Canaan Inc. wurde ausgewählt, um ein Fernwärmenetz in Skandinavien mit Hash-to-Heat-Anlagen zu beliefern. Dabei kommen die wassergekühlten Mining-Einheiten des Modells Avalon A1566HA zum Einsatz, um Wohnkunden direkt mit Warmwasser zu versorgen.
Canaan setzt 920 Avalon A1566HA-Miner ein, um 2.800 Haushalte in einem nordischen Fernwärmenetz zu beheizen
Das Projekt nutzt die wassergekühlten Geräte der Avalon A1566HA-Serie von Canaan (Nasdaq: CAN), die hochwertiges Warmwasser mit Temperaturen nahe 80 Grad Celsius erzeugen.
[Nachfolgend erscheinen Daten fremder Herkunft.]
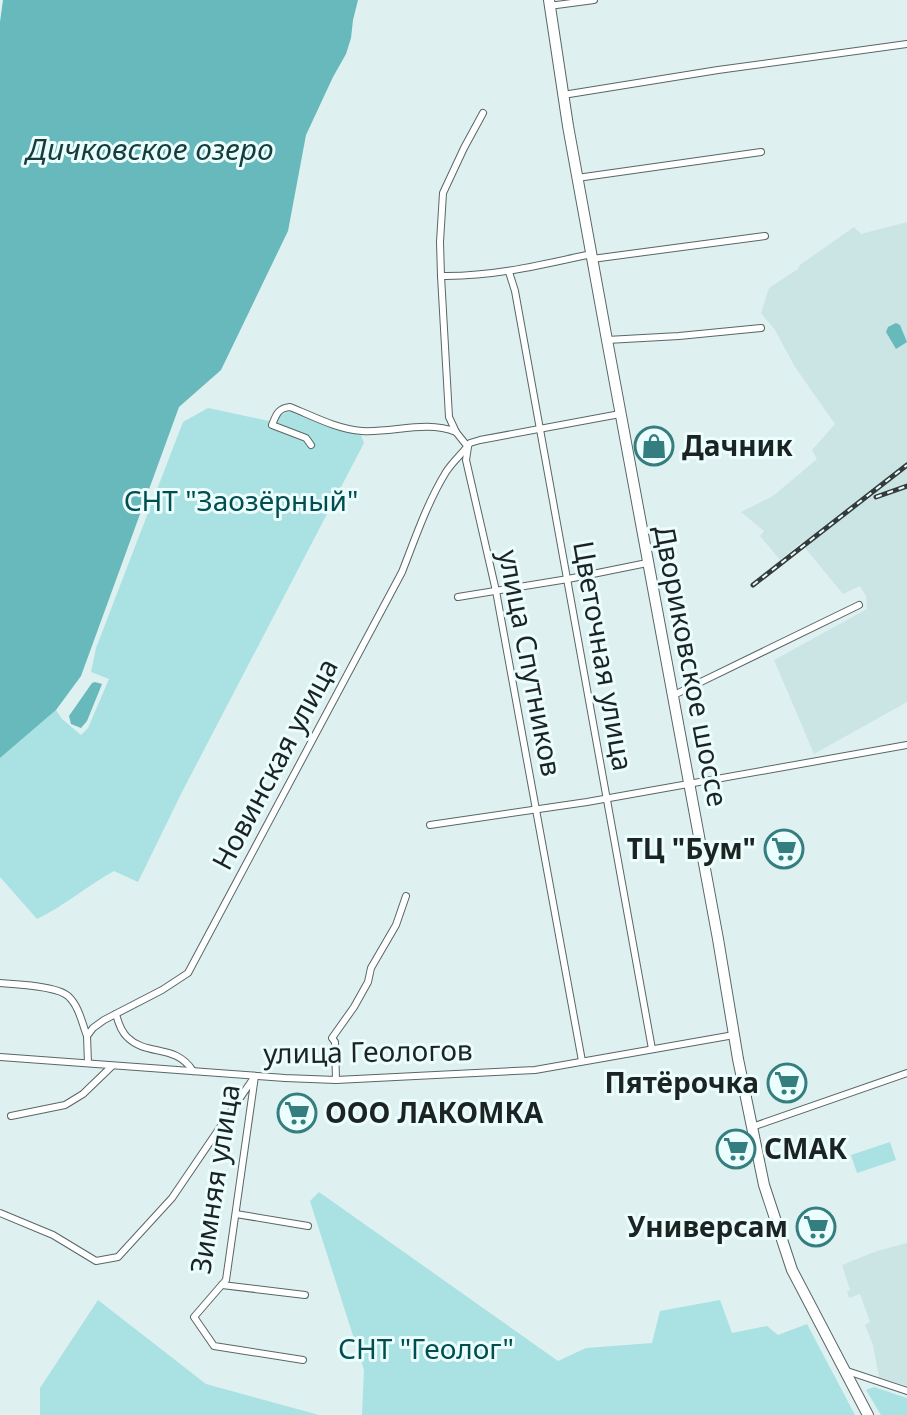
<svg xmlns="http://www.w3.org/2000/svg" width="907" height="1415" viewBox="0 0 907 1415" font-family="'Noto Sans',sans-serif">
	<rect width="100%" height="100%" fill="#dff0f0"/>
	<g fill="#cbe5e5">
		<polygon points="907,222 907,702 814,754 774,660 867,609 866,596 860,586 843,594 801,543 780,560 760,536 764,531 741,512 773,496 817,459 812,450 835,424 795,367 775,330 761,313 769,288 798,269 800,265 854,227 861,234"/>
		<polygon points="907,1243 907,1386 879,1377 873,1345 865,1325 870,1322 860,1294 849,1298 847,1292 850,1290 842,1265 877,1251"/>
	</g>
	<g fill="#aae1e2">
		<path d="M208,408l61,13 21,-10 46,19 25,5 3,8 -182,349 -44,90 -24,-11c-27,15 -50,35 -77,48l-37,-42v-119l56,-48 6,9 19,16 7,-7 21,-49 -18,-7 5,-24 87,-226z"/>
		<polygon points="890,1142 896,1160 857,1173 851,1155"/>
		<polygon points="319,1192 558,1361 586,1348 652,1343 660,1311 720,1300 732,1333 767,1326 778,1335 807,1324 855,1415 362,1415 364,1370 310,1201"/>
		<polygon points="98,1300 206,1384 319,1415 40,1415 40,1388"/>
		<polygon points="874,1387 907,1398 907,1415 881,1415 866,1390"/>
	</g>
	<g fill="#67b9bb">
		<polygon points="3,0 358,0 353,20 351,38 346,54 333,77 306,135 288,231 221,370 179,407 81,676 56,710 0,758 0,22"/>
		<polygon points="896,323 900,325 907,342 896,349 886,332 888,327"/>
		<polygon points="95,682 102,684 87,721 81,728 71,724 69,716 92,683"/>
	</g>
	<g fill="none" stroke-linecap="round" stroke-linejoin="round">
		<g stroke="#586666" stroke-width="8">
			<g id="minor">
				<polyline points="549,6 594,0"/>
				<polyline points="563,95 718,70 907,44"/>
				<polyline points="483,113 464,148 443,193 440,242 441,276 449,417 456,432 468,447 466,460 496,591 582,1061"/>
				<polyline points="577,178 761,152"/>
				<polyline points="592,259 765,236"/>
				<path d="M509,272l6,19c46,252 90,505 137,758"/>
				<path d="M441,276c51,1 100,-11 150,-22"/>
				<polyline points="607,340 679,336 761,328"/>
				<path d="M311,445l-5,-7 -34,-13c4,-10 6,-17 18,-18 23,9 46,22 72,24 31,2 64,-11 94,1"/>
				<polyline points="458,597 568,579 647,563"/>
				<polyline points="672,696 859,605"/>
				<polyline points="430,825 587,802 907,745"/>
				<path d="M0,983c16,1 57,3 68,13 11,10 14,27 19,40"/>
				<path d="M116,1014c2,8 5,17 11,23 20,20 48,6 66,34"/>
				<polyline points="0,1057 285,1078 336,1080 535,1070 734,1035"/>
				<path d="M88,1063l-1,-27 6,-8 11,-8 58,-30 26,-17 214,-401c13,-33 25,-69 44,-100 7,-11 17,-19 24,-29l10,-3 140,-26"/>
				<polyline points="336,1080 335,1042 332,1038 354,1007 368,982 371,968 396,925 406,896"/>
				<polyline points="11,1116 65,1105 83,1094 112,1066"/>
				<polyline points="752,1127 907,1073"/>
				<polyline points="0,1213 53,1235 96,1261 118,1257 172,1198 255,1076 226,1280 194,1317 214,1346 303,1360"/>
				<polyline points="236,1214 308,1226"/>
				<polyline points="222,1285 305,1295"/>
				<polyline points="847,1371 907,1391"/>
			</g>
		</g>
		<g stroke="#586666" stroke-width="12">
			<polyline id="primary" points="549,0 568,126 607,340 718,939 738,1059 764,1185 792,1270 868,1415"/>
		</g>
		<use href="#minor" stroke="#fff" stroke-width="6"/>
		<use href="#primary" stroke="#fff" stroke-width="10"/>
		<g stroke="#333b3b" stroke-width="5">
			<g id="rail">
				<polyline points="876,497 907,486"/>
				<polyline points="753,585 907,465"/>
			</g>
		</g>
		<use href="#rail" stroke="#ecfdfd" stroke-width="2" stroke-dasharray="6" stroke-linecap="butt"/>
	</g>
	<defs>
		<g id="shop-ring" transform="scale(2)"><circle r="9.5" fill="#ecfdfd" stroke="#357e80" stroke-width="1.5"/><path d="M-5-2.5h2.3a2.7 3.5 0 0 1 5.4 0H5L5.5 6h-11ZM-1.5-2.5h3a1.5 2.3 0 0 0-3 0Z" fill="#357e80"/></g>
		<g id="supermarket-ring" transform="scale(2)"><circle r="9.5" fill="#ecfdfd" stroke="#357e80" stroke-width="1.5"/><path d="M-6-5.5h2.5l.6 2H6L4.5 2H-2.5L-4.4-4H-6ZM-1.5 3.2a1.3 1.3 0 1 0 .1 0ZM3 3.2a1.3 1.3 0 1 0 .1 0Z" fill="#357e80"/></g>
	</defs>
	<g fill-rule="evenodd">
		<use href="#shop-ring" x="654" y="446"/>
		<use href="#supermarket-ring" x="784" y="849"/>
		<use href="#supermarket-ring" x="787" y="1083"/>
		<use href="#supermarket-ring" x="297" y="1113"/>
		<use href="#supermarket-ring" x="736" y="1149"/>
		<use href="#supermarket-ring" x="816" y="1227"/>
	</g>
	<g text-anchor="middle" stroke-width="6" stroke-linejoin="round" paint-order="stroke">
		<g font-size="28" font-weight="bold" fill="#1c2323" stroke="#ecfdfd" text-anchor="start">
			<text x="682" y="456">Дачник</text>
			<text x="756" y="859" text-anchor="end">ТЦ "Бум"</text>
			<text x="759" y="1093" text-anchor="end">Пятёрочка</text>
			<text x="325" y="1123">ООО ЛАКОМКА</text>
			<text x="764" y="1159">СМАК</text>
			<text x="788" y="1237" text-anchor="end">Универсам</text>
		</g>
		<g font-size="28" fill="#004e50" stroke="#ecfdfd">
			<text x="241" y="511">СНТ "Заозёрный"</text>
			<text x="426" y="1359">СНТ "Геолог"</text>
		</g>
		<g font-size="28" fill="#1c2323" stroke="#ecfdfd">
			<text transform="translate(603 656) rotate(80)" y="10">Цветочная улица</text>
			<text transform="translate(530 663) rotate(79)" y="10">улица Спутников</text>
			<text transform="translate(691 666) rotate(79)" y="10">Двориковское шоссе</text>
			<text transform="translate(275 764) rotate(-62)" y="10">Новинская улица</text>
			<text transform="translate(368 1052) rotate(-1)" y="10">улица Геологов</text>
			<text transform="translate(215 1179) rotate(-81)" y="10">Зимняя улица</text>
		</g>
		<g font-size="30" font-style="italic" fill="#153d3e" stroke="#ecfdfd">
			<text x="150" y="160">Дичковское озеро</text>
		</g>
	</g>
</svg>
Diese Wärme wird direkt in die bestehende Fernwärmeinfrastruktur des Kunden eingespeist und ersetzt damit die traditionellen Heizlösungen, auf die der Anbieter zuvor gesetzt hatte.
Die Gesamtleistung der Anlage beträgt etwa 8 MW. Eine erste 2-MW-Phase mit 228 A1566HA-Einheiten ist in der Region bereits in Betrieb und versorgt die Anwohner mit Warmwasser. Aufgrund dieser Leistung gab der namentlich nicht genannte nordische Heizungsanbieter im März 2026 eine Folgebestellung über weitere 6 MW auf, wodurch das Netz um 692 Einheiten erweitert wird.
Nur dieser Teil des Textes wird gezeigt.